Stored data entries
==================================================

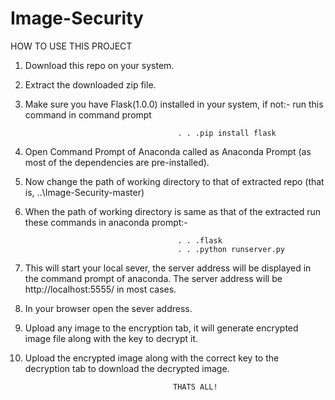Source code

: # Image-Security
 HOW TO USE THIS PROJECT 
   1.  Download this repo on your system.
   2.  Extract the downloaded zip file.
   3.  Make sure you have Flask(1.0.0) installed in your system, if not:-
                                             run this command in command prompt
                                            
                                            
                                             . . .pip install flask
   4.  Open Command Prompt of Anaconda called as Anaconda Prompt (as most of the dependencies are pre-installed).
   5.  Now change the path of working directory to that of extracted repo (that is, ..\Image-Security-master)
   6.  When the path of working directory is same as that of the extracted run these commands in anaconda prompt:-
  
   
                                             . . .flask
                                             . . .python runserver.py
   7.  This will start your local sever, the server address will be displayed in the command prompt of anaconda.
       The server address will be http://localhost:5555/ in most cases.
   8.  In your browser open the sever address.
   9.  Upload any image to the encryption tab, it will generate encrypted image file along with the key to decrypt it.
   10. Upload the encrypted image along with the correct key to the decryption tab to download the decrypted image.
   
                                            THATS ALL!

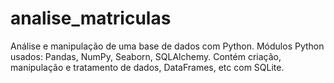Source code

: # analise_matriculas
Análise e manipulação de uma base de dados com Python. Módulos Python usados: Pandas, NumPy, Seaborn, SQLAlchemy. Contém criação, manipulação e tratamento de dados, DataFrames, etc com SQLite. 
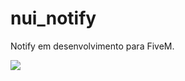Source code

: # nui_notify
Notify em desenvolvimento para FiveM.

![](https://gyazo.com/a926f28b49e891335fd13c3e90a24d82)
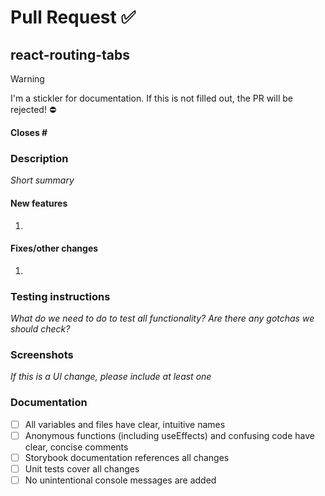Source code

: # Pull Request :white_check_mark:

## react-routing-tabs

> [!WARNING]
> I'm a stickler for documentation. If this is not filled out, the PR will be rejected! :no_entry:

**Closes #**

### Description

_Short summary_

#### New features

1.

#### Fixes/other changes

1.

### Testing instructions

_What do we need to do to test all functionality? Are there any gotchas we should check?_

### Screenshots

_If this is a UI change, please include at least one_

### Documentation

- [ ] All variables and files have clear, intuitive names
- [ ] Anonymous functions (including useEffects) and confusing code have clear, concise comments
- [ ] Storybook documentation references all changes
- [ ] Unit tests cover all changes
- [ ] No unintentional console messages are added
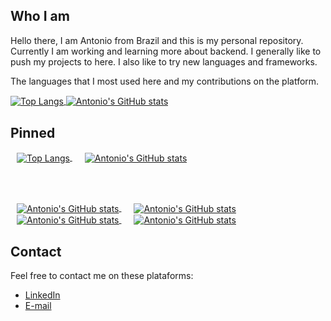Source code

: ## Who I am

Hello there, I am Antonio from Brazil and this is my personal repository. Currently I am working and learning more about backend. I generally like to push my projects to here. I also like to try new languages and frameworks.

The languages that I most used here and my contributions on the platform.

<a href="https://github.com/anuraghazra/github-readme-stats">
  <img align="center" src="https://github-readme-stats.vercel.app/api/top-langs/?username=antonioChristofoletti&layout=compact&langs_count=10&theme=tokyonight" alt="Top Langs"/>
</a>

<a href="https://github.com/anuraghazra/convoychat">
  <img align="center" src="https://github-readme-stats.vercel.app/api?username=antonioChristofoletti&show_icons=true&count_private=true&theme=tokyonight" alt="Antonio's GitHub stats"/>
</a>

## Pinned

<a href="https://github.com/antonioChristofoletti/College_ADS_TCC_SoftAlert_App" style="margin: 10px">
  <img align="center" src="https://github-readme-stats.vercel.app/api/pin/?username=antonioChristofoletti&repo=College_ADS_TCC_SoftAlert_App&theme=tokyonight" alt="Top Langs"/>
</a>

<a href="https://github.com/antonioChristofoletti/nodejs-express-api-testing-auth" style="margin: 10px">
  <img align="center" src="https://github-readme-stats.vercel.app/api/pin/?username=antonioChristofoletti&repo=nodejs-express-api-testing-auth&theme=tokyonight" alt="Antonio's GitHub stats"/>
</a>

<br/><br/>

<a href="https://github.com/antonioChristofoletti/guia-bolso-desafio-tecnico-api" style="margin: 10px">
  <img align="center" src="https://github-readme-stats.vercel.app/api/pin/?username=antonioChristofoletti&repo=guia-bolso-desafio-tecnico-api&theme=tokyonight" alt="Antonio's GitHub stats"/>
</a>

<a href="https://github.com/antonioChristofoletti/course-alura-nodejs" style="margin: 10px">
  <img align="center" src="https://github-readme-stats.vercel.app/api/pin/?username=antonioChristofoletti&repo=course-alura-nodejs&theme=tokyonight" alt="Antonio's GitHub stats"/>
</a>

<br/>

<a href="https://github.com/antonioChristofoletti/course-alura-docker" style="margin: 10px">
  <img align="center" src="https://github-readme-stats.vercel.app/api/pin/?username=antonioChristofoletti&repo=course-alura-docker&theme=tokyonight" alt="Antonio's GitHub stats"/>
</a>

<a href="https://github.com/antonioChristofoletti/course-alura-javascript" style="margin: 10px">
  <img align="center" src="https://github-readme-stats.vercel.app/api/pin/?username=antonioChristofoletti&repo=course-alura-javascript&theme=tokyonight" alt="Antonio's GitHub stats"/>
</a>

## Contact

Feel free to contact me on these plataforms:

- [LinkedIn](https://www.linkedin.com/in/antonio-c-94b05310b/)
- [E-mail](mailto:antoniochristofoletti123@gmail.com?subject=[GitHub]%20Source%20Han%20Sans)
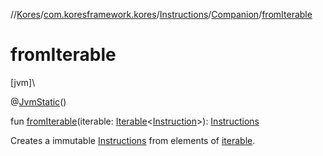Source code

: //[Kores](../../../../index.md)/[com.koresframework.kores](../../index.md)/[Instructions](../index.md)/[Companion](index.md)/[fromIterable](from-iterable.md)

# fromIterable

[jvm]\

@[JvmStatic](https://kotlinlang.org/api/latest/jvm/stdlib/kotlin.jvm/-jvm-static/index.html)()

fun [fromIterable](from-iterable.md)(iterable: [Iterable](https://kotlinlang.org/api/latest/jvm/stdlib/kotlin.collections/-iterable/index.html)<[Instruction](../../-instruction/index.md)>): [Instructions](../index.md)

Creates a immutable [Instructions](../index.md) from elements of [iterable](from-iterable.md).
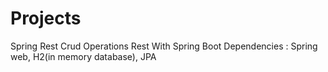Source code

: # Projects
Spring Rest Crud Operations
Rest With Spring Boot
Dependencies : Spring web, H2(in memory database), JPA
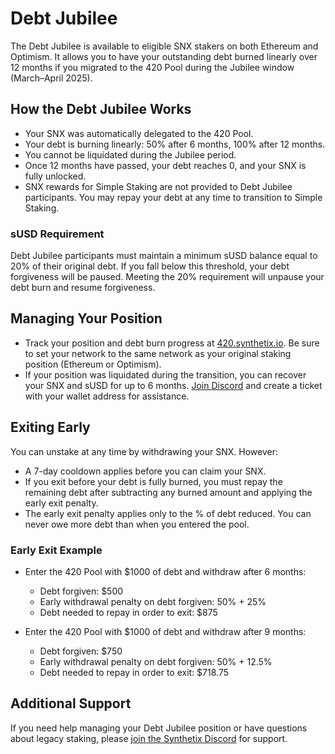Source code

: # Debt Jubilee

The Debt Jubilee is available to eligible SNX stakers on both Ethereum and Optimism. It allows you to have your outstanding debt burned linearly over 12 months if you migrated to the 420 Pool during the Jubilee window (March–April 2025).

## How the Debt Jubilee Works

- Your SNX was automatically delegated to the 420 Pool.
- Your debt is burning linearly: 50% after 6 months, 100% after 12 months.
- You cannot be liquidated during the Jubilee period.
- Once 12 months have passed, your debt reaches 0, and your SNX is fully unlocked.
- SNX rewards for Simple Staking are not provided to Debt Jubilee participants. You may repay your debt at any time to transition to Simple Staking.

### sUSD Requirement

Debt Jubilee participants must maintain a minimum sUSD balance equal to 20% of their original debt. If you fall below this threshold, your debt forgiveness will be paused. Meeting the 20% requirement will unpause your debt burn and resume forgiveness.

## Managing Your Position

- Track your position and debt burn progress at [420.synthetix.io](https://420.synthetix.io/). Be sure to set your network to the same network as your original staking position (Ethereum or Optimism).
- If your position was liquidated during the transition, you can recover your SNX and sUSD for up to 6 months. [Join Discord](https://discord.gg/synthetix) and create a ticket with your wallet address for assistance.

## Exiting Early

You can unstake at any time by withdrawing your SNX. However:
- A 7-day cooldown applies before you can claim your SNX.
- If you exit before your debt is fully burned, you must repay the remaining debt after subtracting any burned amount and applying the early exit penalty.
- The early exit penalty applies only to the % of debt reduced. You can never owe more debt than when you entered the pool.

### Early Exit Example

- Enter the 420 Pool with $1000 of debt and withdraw after 6 months:
  - Debt forgiven: $500
  - Early withdrawal penalty on debt forgiven: 50% + 25%
  - Debt needed to repay in order to exit: $875

- Enter the 420 Pool with $1000 of debt and withdraw after 9 months:
  - Debt forgiven: $750
  - Early withdrawal penalty on debt forgiven: 50% + 12.5%
  - Debt needed to repay in order to exit: $718.75

## Additional Support

If you need help managing your Debt Jubilee position or have questions about legacy staking, please [join the Synthetix Discord](https://discord.gg/synthetix) for support.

==================================================

Job item:
From the records above, return each line where "these" occurs.

Task solution:
   6.  When the path of working directory is same as that of the extracted run these commands in anaconda prompt:-
Feel free to contact me on these plataforms:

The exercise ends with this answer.